Anayasanın 130. Maddesi üniversitelerin hazırladığı bütçelerin Yükseköğretim Kurulunca tetkik ve onaylandıktan sonra Milli Eğitim Bakanlığı’na (MEB) sunulmasını emrediyor ama bu maddenin pratikte ne anlama geldiği belli değil.
MEB içinde bir de Yükseköğretim Genel Müdürlüğü var ama bu Genel Müdürlüğün ne tür bir hizmet ürettiği de çok belli değil.
Elimizde MEB’den, siyasi iktidardan çok büyük ölçüde muhtar bir yükseköğretim sistemi var.
YÖK Başkanı’nın doğrudan Cumhurbaşkanı atıyor; malum Cumhurbaşkanlarının siyasi sorumluluğu yok.
Rektörler çok ilginç ve komik bir yöntemle üniversiteler, YÖK ve Cumhurbaşkanı tarafından seçiliyorlar (!), atanıyorlar; rektörlerin zaten siyasi sorumluluğu söz konusu değil; dekanları da, malum, YÖK atıyor.
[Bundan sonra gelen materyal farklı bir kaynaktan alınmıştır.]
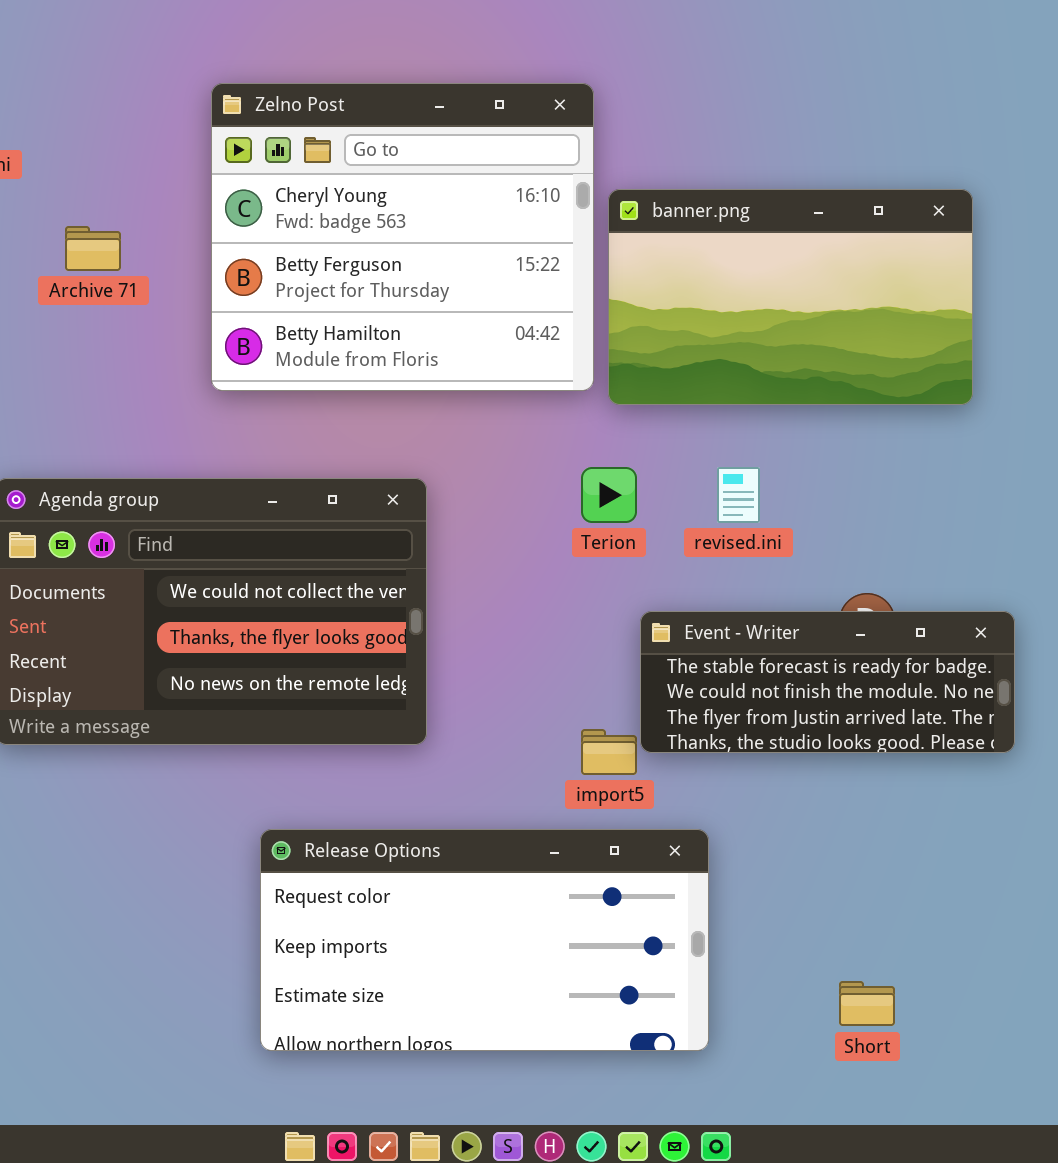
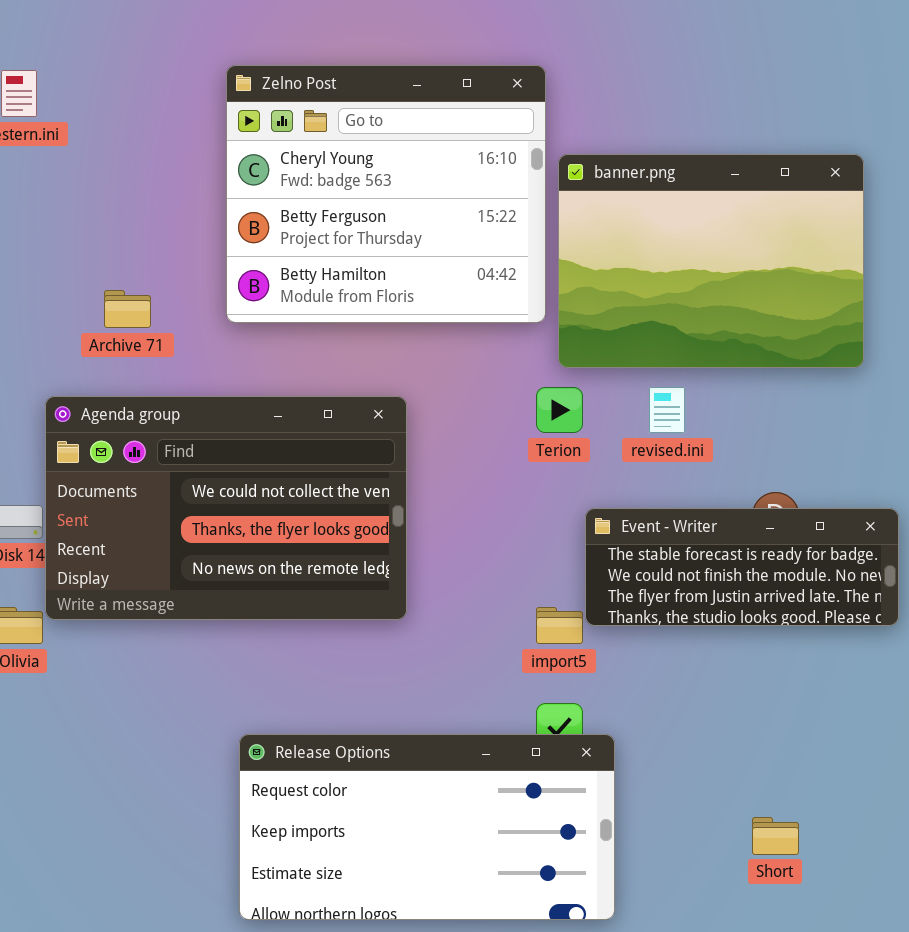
banner.png: [608,189,973,405] -> [558,154,864,368], resized
Archive 71: [65,226,121,271] -> [104,290,151,328], moved
Release Options: [260,829,709,1051] -> [239,734,615,920], moved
Kenan Paşa zihniyeti üniversiteleri tehlikeli bulmuş ve siyasi sürecin tamamen dışına taşımış, aradan otuz sene geçti sistem aynı, doğrusu, iktidarıyla, muhalefetiyle, üniversitesiyle utanç verici bir durum.
Türkiye’de kavramlar hep karışabiliyor; akademik özgürlük başka bir şey, üniversite sisteminin, özellikle mali ve siyasi sorumluluğunun seçilmiş iktidarda olması başka bir şey.
Diyelim, ülkemizin bir yerine, milyonlarca lira para harcayarak, üstelik bu paranın kaynağı vergi mükellefleri, bir üniversite kuracaksın, aradan seneler geçecek, bu üniversitenin kendinden beklenen evrensel üretimi sıfır olacak, yani araştırma yapamayacak, mezunları son derece kalitesiz olacak ve bu durumun sorumlusu, siyasi sorumlusu ortada pek belli olmayacak.
Demokrasilerde, hukuk devletlerinde böyle şey olmaz.
Yükseköğretim belki ayrı bir müsteşarlık olarak örgütlenebilir ama nihai olarak mutlaka Milli Eğitim Bakanı’na bağlı olmalıdır; vergi mükellefi de, hesap sorması gerekir ise, adresi iyi bilmelidir ve adres siyaseten hesap sorulabilir olmalıdır.
Nihai analizde yükseköğretim bir gelenek işidir, sistemin siyasi otoriteye bağlı olması ile akademik özgürlük tümüyle ayrı konular olmalıdır.
Biliyorum, bizim ülkemizde bu iş pek kolay değildir ama mevcut sistem de, yani yükseköğretimin siyasi otoritenin denetimi dışına taşınmış olması da akademik özgürlük işini halledememiş, hatta daha da kötü yapmıştır.
YÖK arşivlerini karıştırın, 90’lı yıllarda üniversitelere gönderilmiş, YÖK ve Genelkurmay çıkışlı, “Kürtlerin dağ türkü olduklarına dair tezler yaptırın” diye resmi yazılar bulacaksınız.